* _Exercise directions_
Please find the lines in the entries below that contain the word "Right", and copy each one.

=== Records supplied ===

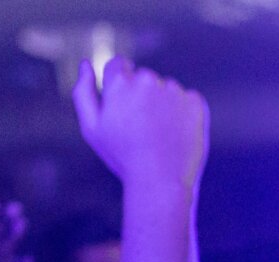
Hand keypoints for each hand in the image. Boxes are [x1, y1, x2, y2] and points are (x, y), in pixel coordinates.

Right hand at [73, 58, 209, 190]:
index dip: (118, 86)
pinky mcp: (195, 102)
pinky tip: (175, 134)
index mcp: (121, 82)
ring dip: (162, 105)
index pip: (118, 64)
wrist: (161, 182)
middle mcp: (148, 79)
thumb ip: (83, 92)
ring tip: (158, 135)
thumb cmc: (122, 157)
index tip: (123, 107)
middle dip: (140, 96)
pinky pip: (186, 100)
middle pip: (142, 77)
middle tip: (139, 129)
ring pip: (165, 89)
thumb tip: (85, 63)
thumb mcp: (92, 128)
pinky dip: (182, 113)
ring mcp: (174, 90)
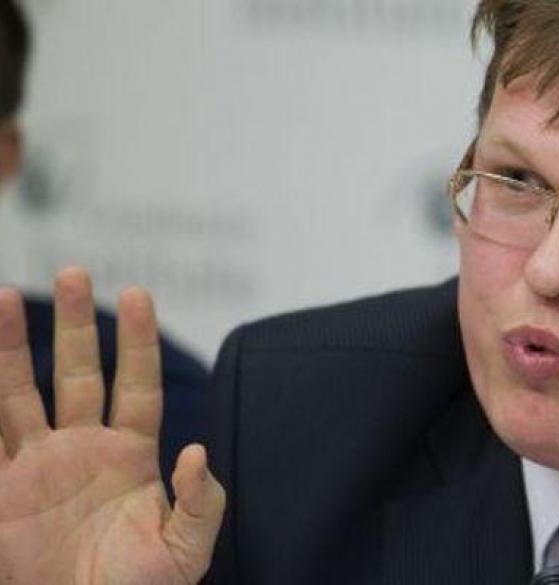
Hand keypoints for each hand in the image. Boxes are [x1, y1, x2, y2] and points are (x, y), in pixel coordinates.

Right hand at [0, 268, 223, 583]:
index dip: (137, 341)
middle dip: (77, 325)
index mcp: (131, 455)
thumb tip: (197, 450)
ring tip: (5, 296)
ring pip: (19, 394)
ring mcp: (37, 468)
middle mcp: (83, 450)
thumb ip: (202, 502)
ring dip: (12, 347)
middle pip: (78, 374)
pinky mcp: (0, 494)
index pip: (136, 384)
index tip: (137, 293)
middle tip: (73, 271)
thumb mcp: (186, 551)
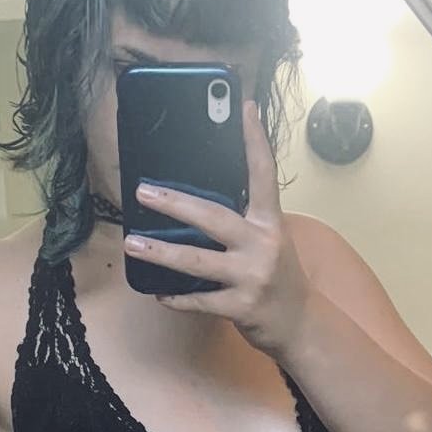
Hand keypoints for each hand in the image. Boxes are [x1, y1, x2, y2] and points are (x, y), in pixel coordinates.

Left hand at [123, 100, 314, 361]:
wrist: (299, 324)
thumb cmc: (276, 277)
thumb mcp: (268, 241)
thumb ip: (241, 222)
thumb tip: (193, 204)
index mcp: (271, 222)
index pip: (263, 173)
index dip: (254, 140)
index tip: (244, 107)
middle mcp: (264, 244)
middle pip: (213, 217)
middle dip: (174, 203)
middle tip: (143, 191)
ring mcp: (252, 276)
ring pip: (197, 261)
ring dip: (160, 252)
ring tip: (131, 243)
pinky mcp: (241, 307)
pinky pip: (199, 300)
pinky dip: (175, 298)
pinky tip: (158, 292)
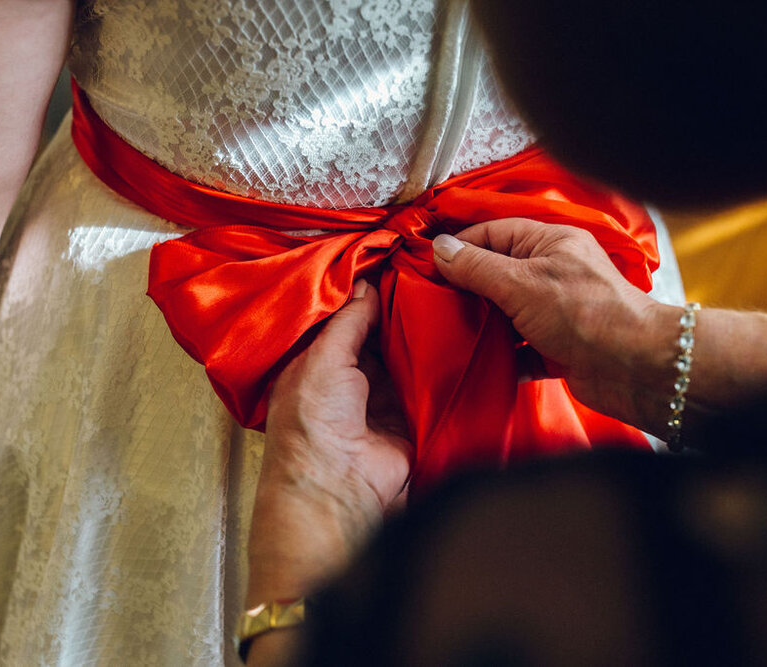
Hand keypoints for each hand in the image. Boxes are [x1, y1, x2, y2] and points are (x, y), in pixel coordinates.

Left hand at [245, 280, 411, 664]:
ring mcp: (380, 397)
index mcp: (314, 363)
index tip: (389, 260)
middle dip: (395, 308)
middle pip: (377, 333)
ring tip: (442, 291)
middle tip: (422, 271)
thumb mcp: (322, 358)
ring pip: (404, 353)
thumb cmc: (313, 426)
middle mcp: (347, 378)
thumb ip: (347, 320)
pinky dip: (438, 359)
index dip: (363, 293)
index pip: (342, 319)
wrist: (340, 490)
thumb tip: (365, 283)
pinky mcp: (410, 414)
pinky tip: (453, 329)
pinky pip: (427, 379)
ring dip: (419, 331)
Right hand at [432, 217, 677, 433]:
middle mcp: (554, 274)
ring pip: (506, 315)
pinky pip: (520, 351)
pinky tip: (476, 364)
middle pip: (498, 275)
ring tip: (445, 333)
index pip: (494, 234)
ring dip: (481, 326)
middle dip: (466, 289)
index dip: (460, 247)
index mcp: (550, 244)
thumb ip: (477, 267)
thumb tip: (440, 247)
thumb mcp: (521, 282)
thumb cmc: (585, 314)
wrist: (636, 368)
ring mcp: (556, 314)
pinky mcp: (558, 350)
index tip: (426, 265)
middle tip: (429, 302)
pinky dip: (501, 358)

===

* _Written response_
Right hand at [73, 58, 209, 190]:
Right hand at [0, 268, 223, 583]:
Right hand at [432, 217, 677, 433]:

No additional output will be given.